• [Text excerpt]
-.-.-

- Date formed: 13 April 2026

People and organisations
- Prime Minister: Beinir Johannesen
- Deputy Prime Minister: Bárður á Steig Nielsen
- Member party: People's Party (A), Union Party (B), Social Democratic Party (C)
- Status in legislature: Majority (coalition)
- Opposition party: Republic (E), Progress (F), Centre Party (H), Self-Government (D)

History
- Election: 26 March 2026
- Predecessor: Cabinet of Aksel V. Johannesen II

= Cabinet of Beinir Johannesen =

Government of the Faroe Islands (2026-present)

The Cabinet of Beinir Johannesen is the current government of the Faroe Islands since 13 April 2026, with Beinir Johannesen of the People's Party as Prime Minister, creating a coalition with the Union Party and the Social Democratic Party.

It is a unique coalition in the modern Faroe Islands political climate, given that it was formed beyond the traditional ideological and bloc lines which have formed in the 21st Century. Notably, the People's Party and Union Party are situated on the political right and the Social Democratic Party is on the left. While the Union Party and the Social Democratic Party naturally lean towards Danish unionism and the biggest People's Party is separatist. Beinir in his inaugural speech as Prime Minister reaffirmed this, saying that “bloc politics, which will work centrally against a single preferred policy or party, is no longer valid in Faroese politics”.

-.-.-

• [Supplied information]

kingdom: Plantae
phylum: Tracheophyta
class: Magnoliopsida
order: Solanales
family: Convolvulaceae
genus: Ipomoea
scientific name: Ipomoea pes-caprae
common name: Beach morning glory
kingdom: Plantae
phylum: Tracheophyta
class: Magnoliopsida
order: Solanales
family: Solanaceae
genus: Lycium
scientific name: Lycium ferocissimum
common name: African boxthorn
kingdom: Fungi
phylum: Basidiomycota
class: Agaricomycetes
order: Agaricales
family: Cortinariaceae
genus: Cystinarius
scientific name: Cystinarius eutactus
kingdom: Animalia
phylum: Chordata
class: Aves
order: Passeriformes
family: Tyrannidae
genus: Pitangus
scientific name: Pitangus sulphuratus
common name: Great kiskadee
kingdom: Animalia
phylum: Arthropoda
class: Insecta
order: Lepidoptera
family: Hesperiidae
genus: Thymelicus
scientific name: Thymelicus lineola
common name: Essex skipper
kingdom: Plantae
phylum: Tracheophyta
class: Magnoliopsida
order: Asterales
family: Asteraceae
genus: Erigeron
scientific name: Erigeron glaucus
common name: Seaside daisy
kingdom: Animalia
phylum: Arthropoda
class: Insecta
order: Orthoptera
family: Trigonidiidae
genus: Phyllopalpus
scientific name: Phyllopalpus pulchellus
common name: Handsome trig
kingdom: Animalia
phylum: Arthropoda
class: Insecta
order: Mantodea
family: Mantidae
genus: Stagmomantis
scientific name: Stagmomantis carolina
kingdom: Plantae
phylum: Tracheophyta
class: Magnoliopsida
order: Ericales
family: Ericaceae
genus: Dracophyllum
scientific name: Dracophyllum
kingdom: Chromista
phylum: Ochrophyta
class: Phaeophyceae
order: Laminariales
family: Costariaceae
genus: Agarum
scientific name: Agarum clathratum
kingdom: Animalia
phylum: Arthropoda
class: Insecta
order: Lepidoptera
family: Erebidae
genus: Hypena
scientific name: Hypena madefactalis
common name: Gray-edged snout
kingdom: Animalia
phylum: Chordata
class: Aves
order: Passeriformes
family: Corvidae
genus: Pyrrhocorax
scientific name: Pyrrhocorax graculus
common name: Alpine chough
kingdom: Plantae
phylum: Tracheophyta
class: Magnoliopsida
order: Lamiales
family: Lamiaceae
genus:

-.-.-

• [Do this]
Answer these from the text on the Faroese cabinet, one short line each:
(a) On what date was the election held?
(b) Who serves as Deputy Prime Minister?
(c) Which coalition member is described as being on the political left?
The items come from a different source than the text on the Faroese cabinet.

• [Written response]
(a) 26 March 2026
(b) Bárður á Steig Nielsen
(c) The Social Democratic Party